Но в следующую субботу Иван Андреевич прихворнул, и Миша, с нетерпением ожидавший этого дня, провел его не без пользы у музыканта.
Учитель приоткрывал ему завесу над тайнами музыкальной композиции и, зная о том, что волнует его ученика, внушал тоном сказочника, повествующего о древности:
— Великое слово «квартет» звучит для слуха понимающего его как гимн. Само слово, мой молодой друг, «квартет» — это высота музыкального гения, что рыцарский замок на горе…
Почему в воображении учителя возник рыцарский замок, Глинка не понял, но и не посмел бы об этом спросить. Учитель сбросил с плеч черную свою пелеринку, как бывало с ним в минуты волнения и, оставшись в одной длинной рубашке, подпоясанной шнурком, подвел его к изображению каких-то чинно сидевших в три ряда музыкантов. Гравюра эта висела в непомерно тяжелой раме на стене.
— О великий Моцарт! — сказал Фильд. — Он тут сидит среди людей малодаровитых, как и пристало сидеть гению, и составляет с ними квартет. Он учится понимать гармонию звуков. Попробуй же понять эту гармонию и ты. Слушай же меня. Квартет — это пробный камень для композитора.
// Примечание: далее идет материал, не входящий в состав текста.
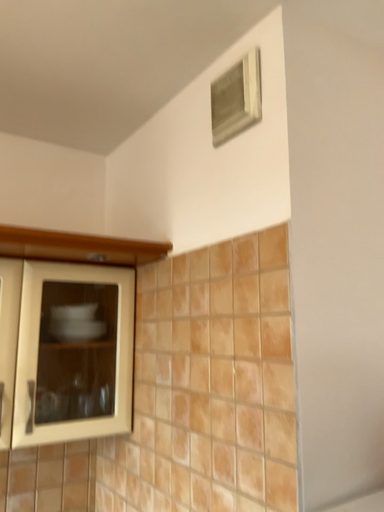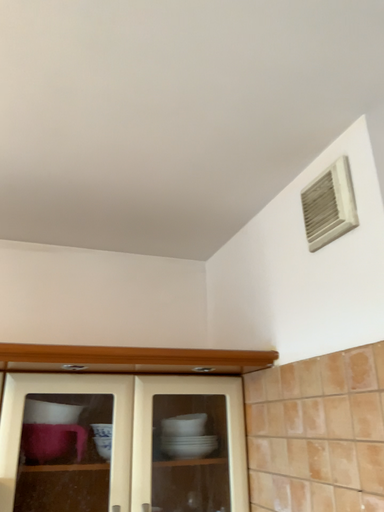
Question: How did the camera likely rotate when shooting the video?

Choices:
 (A) rotated downward
 (B) rotated upward

Answer: (B)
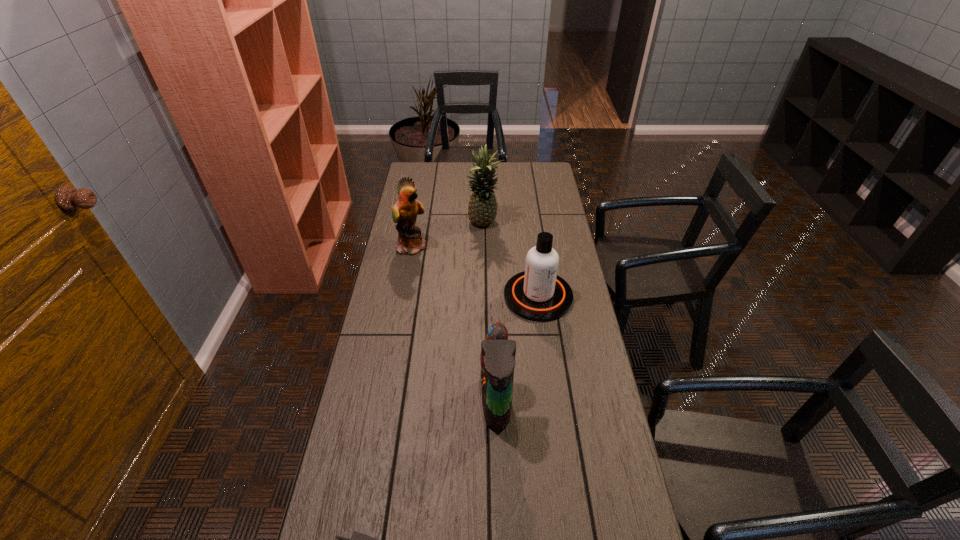
This screenshot has height=540, width=960. What are the coordinates of `vacant region that satisfies the following two spatial constraints: 1. on the front side of the third farthest object; 2. at the face of the shorter parrot` in the screenshot? It's located at (552, 402).

Identify the location of vacant area that satisfies the following two spatial constraints: 1. on the front side of the cleansing agent; 2. on the left side of the pineapple. point(484,296).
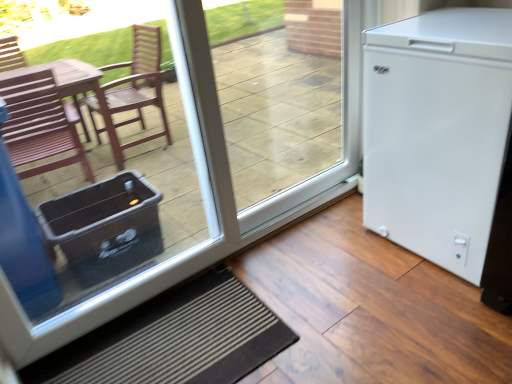
The image size is (512, 384). I want to click on blank space situated above black textured mat at lower center (from a real-world perspective), so click(161, 341).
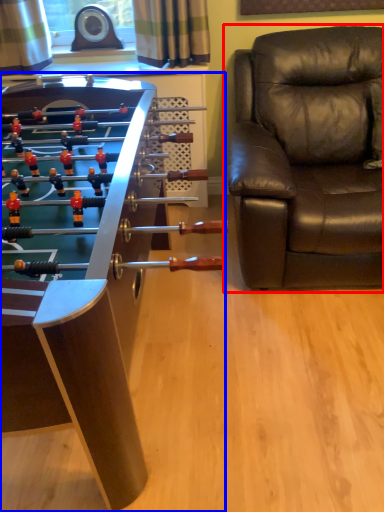
Question: Which of the following is the farthest to the observer, chair (highlighted by a red box) or table (highlighted by a blue box)?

Казалось бы, композитору, способному соединять воедино много голосов вокальных или инструментальных в оркестровом исполнении, как не справиться с четырьмя партиями в квартете? А между тем ты, гений, — Фильд грозно наступал на ученика, и голос его дрожал, — ты бываешь бессилен. Как трудно создать тебе независимое и самостоятельное произведение, чтобы под творческим дыханием твоего гения любовь и ненависть, радость и отчаяние одушевили четыре звучащих куска дерева. Скрипка будет испускать стон, альт глухо вздыхать, виолончель поднимет к небу орошенные слезами глаза. То возникнет перед нами инструментальный драматический квартет — иначе говоря, опера без действия, без слов, без певцов… но в лицах-невидимках. И ты один, ты, гений, в силе повелевать им!